Geçen çarşamba günü bir grup askerin, La Paz'da bulunan Bolivya hükümet binasının kapısını panzerle kırarak içeri girdiklerine tanık olduk. 

Olayın yarattığı heyecan bir kenara, birçokları için, Latin Amerika gibi darbeleriyle ünlü bir coğrafyada yaşanan şaşırtıcı değildi.

Üstelik bu, Bolivya gibi son 75 yılda 23 askeri darbe vakası yaşamış bir ülke için, hiç de sürpriz olmasa gerek.

Fakat darbe sahnesinde daha önce benzeri görülmemiş bir şey oldu: Adeta kabadayı gibi yanındaki birkaç subayla hükümet sarayına giren Genelkurmay Başkanı Zúñiga'nın karşısına devlet başkanı Luis Arce dikildi. 

fazla oku

Bu bölüm, konuyla ilgili referans noktalarını içerir. (Related Nodes field)

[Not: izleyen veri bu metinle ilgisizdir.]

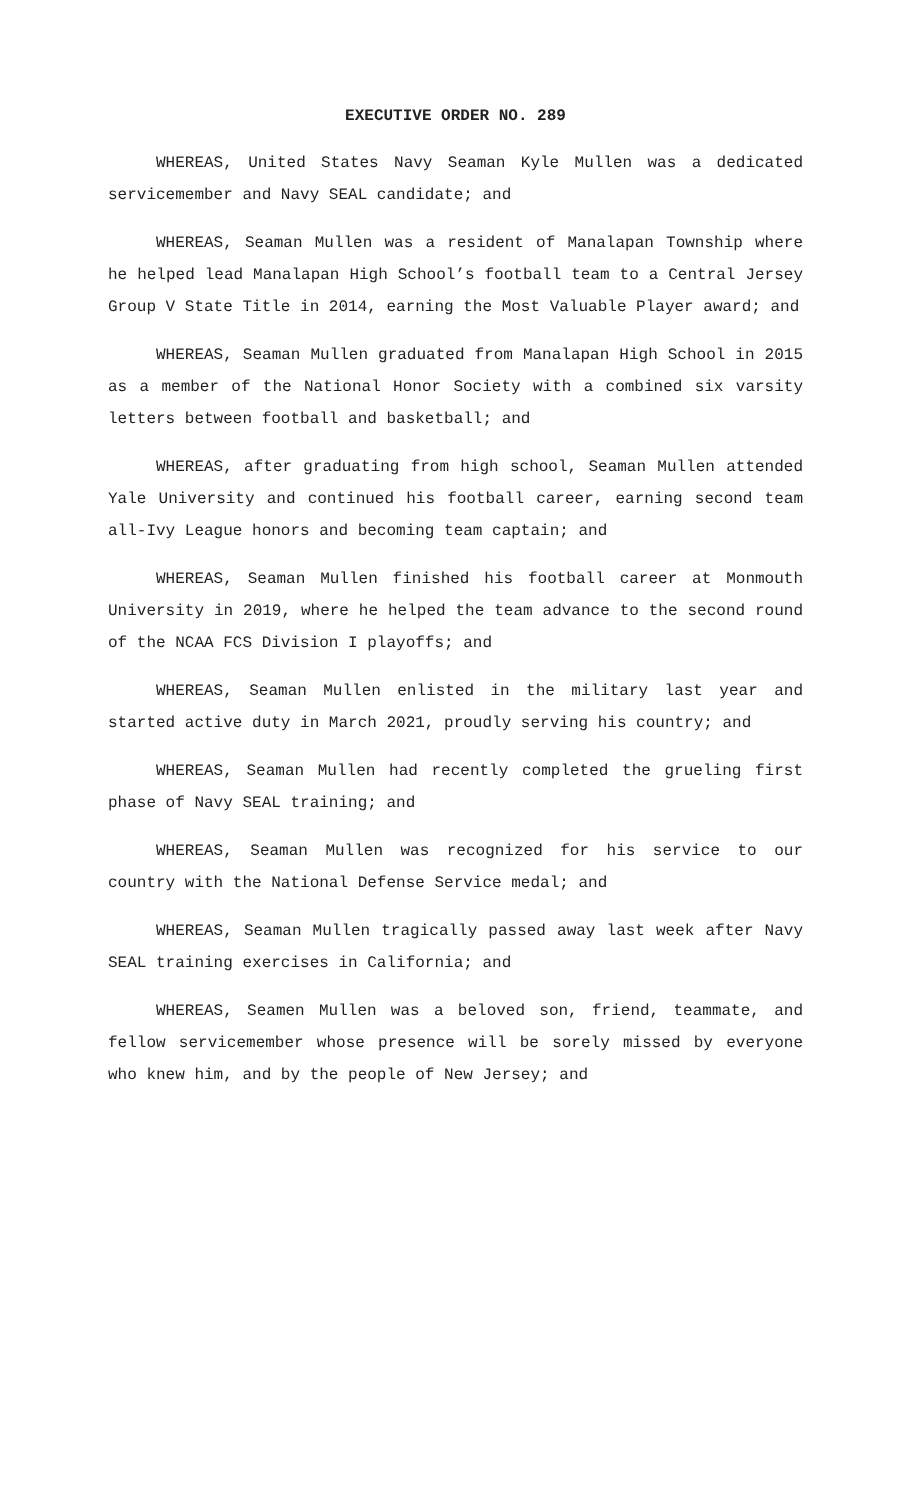EXECUTIVE ORDER NO. 289
WHEREAS, United States Navy Seaman Kyle Mullen was a dedicated servicemember and Navy SEAL candidate; and
WHEREAS, Seaman Mullen was a resident of Manalapan Township where he helped lead Manalapan High School’s football team to a Central Jersey Group V State Title in 2014, earning the Most Valuable Player award; and
WHEREAS, Seaman Mullen graduated from Manalapan High School in 2015 as a member of the National Honor Society with a combined six varsity letters between football and basketball; and
WHEREAS, after graduating from high school, Seaman Mullen attended Yale University and continued his football career, earning second team all-Ivy League honors and becoming team captain; and
WHEREAS, Seaman Mullen finished his football career at Monmouth University in 2019, where he helped the team advance to the second round of the NCAA FCS Division I playoffs; and
WHEREAS, Seaman Mullen enlisted in the military last year and started active duty in March 2021, proudly serving his country; and
WHEREAS, Seaman Mullen had recently completed the grueling first phase of Navy SEAL training; and
WHEREAS, Seaman Mullen was recognized for his service to our country with the National Defense Service medal; and
WHEREAS, Seaman Mullen tragically passed away last week after Navy SEAL training exercises in California; and
WHEREAS, Seamen Mullen was a beloved son, friend, teammate, and fellow servicemember whose presence will be sorely missed by everyone who knew him, and by the people of New Jersey; and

Bu kıta askeri darbelerle hatırlanan ününü öyle kolay kazanmadı.

Örneğin, 1955'te Peron'a karşı gerçekleşen darbe sırasında uçaklar başkanlık sarayının olduğu meydanda toplanmış halkın üzerine uçaklardan bomba attı.

400'den fazla sivilin öldüğü bu olayın benzeri sadece İspanyol İç Savaşında, Guernica'da görülmüştü.

Şili'de Allende'yi devirmek için başkanlık binası "Moneda"nın bombalanışı halen gözümüzün önündedir. 

1970'lerde Arjantin ve Paraguay'daki askeri yönetimlerin on binlerce vatandaşını "yok ettiği" kayıtlıdır.

1950'den bu yana 23 darbe yapmış Bolivya ordusunun da bu işlerde deneyimsiz olduğunu kimse iddia edemez.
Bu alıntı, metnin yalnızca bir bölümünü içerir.